Ivica Pogarčić

Personal information
- Full name: Ivica Pogarčić
- Date of birth: 12 January 1947
- Place of birth: Zenica, SFR Yugoslavia
- Date of death: 15 January 2010 (aged 63)
- Place of death: SFR Yugoslavia
- Height: 1.75 m (5 ft 9 in)
- Position: Forward

Youth career
- 1963–1964: Timok

Senior career*
- Years: Team / Apps / (Gls)
- 1964–1967: Timok
- 1967–1968: Partizan / 16 / (13)
- 1968–1970: Bor / 35 / (2)
- 1970–197x: Hajduk Veljko

= Ivica Pogarčić =

Footballer (1947–2010)

Ivica Pogarčić (12 January 1947 – 2010) was a Bosnian-Herzegovinian football forward who played for FK Partizan.

==Club career==
Born in Zenica, SR Bosnia and Herzegovina, he started playing in Zaječar where he played four years with local side FK Timok, initially in their youth team. Soon after, he entered their senior squad competing in Serbian Republic League, Yugoslav third level. In the summer of 1967, he left Timok and joined Yugoslav giants FK Partizan. He made a total of 34 appearances and scored 25 goals at Partizan, of which 16 games and 13 goals were in the 1967–68 Yugoslav First League, one game in the Yugoslav Cup, and one in the 1967–68 Inter-Cities Fairs Cup.
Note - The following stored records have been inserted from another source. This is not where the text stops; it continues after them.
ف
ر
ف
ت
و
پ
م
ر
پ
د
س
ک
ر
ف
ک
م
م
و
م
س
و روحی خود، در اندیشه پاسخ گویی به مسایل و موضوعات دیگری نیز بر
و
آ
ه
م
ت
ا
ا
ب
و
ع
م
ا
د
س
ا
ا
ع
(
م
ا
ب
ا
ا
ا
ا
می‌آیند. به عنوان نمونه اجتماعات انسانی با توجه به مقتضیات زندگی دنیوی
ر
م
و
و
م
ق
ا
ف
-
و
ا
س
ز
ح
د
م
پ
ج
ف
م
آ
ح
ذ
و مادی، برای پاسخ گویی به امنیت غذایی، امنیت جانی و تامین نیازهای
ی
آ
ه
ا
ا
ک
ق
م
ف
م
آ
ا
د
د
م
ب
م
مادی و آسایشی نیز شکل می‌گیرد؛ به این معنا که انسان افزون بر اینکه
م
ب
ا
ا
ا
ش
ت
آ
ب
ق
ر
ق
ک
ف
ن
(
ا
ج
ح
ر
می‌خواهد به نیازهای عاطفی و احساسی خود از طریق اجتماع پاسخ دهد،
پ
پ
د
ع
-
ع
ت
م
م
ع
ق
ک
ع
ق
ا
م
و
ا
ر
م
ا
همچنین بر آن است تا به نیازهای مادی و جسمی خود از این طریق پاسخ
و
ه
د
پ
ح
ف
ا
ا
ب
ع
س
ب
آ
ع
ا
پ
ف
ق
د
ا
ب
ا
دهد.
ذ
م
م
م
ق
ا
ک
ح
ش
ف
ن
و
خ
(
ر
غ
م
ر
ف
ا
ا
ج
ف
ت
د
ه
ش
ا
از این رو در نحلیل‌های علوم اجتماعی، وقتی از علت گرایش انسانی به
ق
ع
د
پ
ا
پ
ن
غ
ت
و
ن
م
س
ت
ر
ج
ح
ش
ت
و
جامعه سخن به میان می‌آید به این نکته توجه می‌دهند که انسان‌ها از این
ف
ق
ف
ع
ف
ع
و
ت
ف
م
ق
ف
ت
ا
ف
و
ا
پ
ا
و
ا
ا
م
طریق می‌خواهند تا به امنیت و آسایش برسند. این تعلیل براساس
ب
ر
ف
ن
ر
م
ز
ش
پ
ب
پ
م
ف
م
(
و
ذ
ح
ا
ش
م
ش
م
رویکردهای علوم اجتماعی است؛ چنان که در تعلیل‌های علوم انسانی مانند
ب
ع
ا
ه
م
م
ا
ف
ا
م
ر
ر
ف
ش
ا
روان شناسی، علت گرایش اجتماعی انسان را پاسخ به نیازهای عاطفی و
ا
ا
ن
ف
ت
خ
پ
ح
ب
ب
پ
In the summer of 1968, he left Partizan and joined newly promoted Yugoslav First League side FK Bor He played with Bor two seasons, until 1970, and made 35 appearances and scored two goals. Next, he joins FK Hajduk Veljko where along Ilija Zavišić they make a fierce attacking duo. He suffered from flat feet and special boots had to be made for him.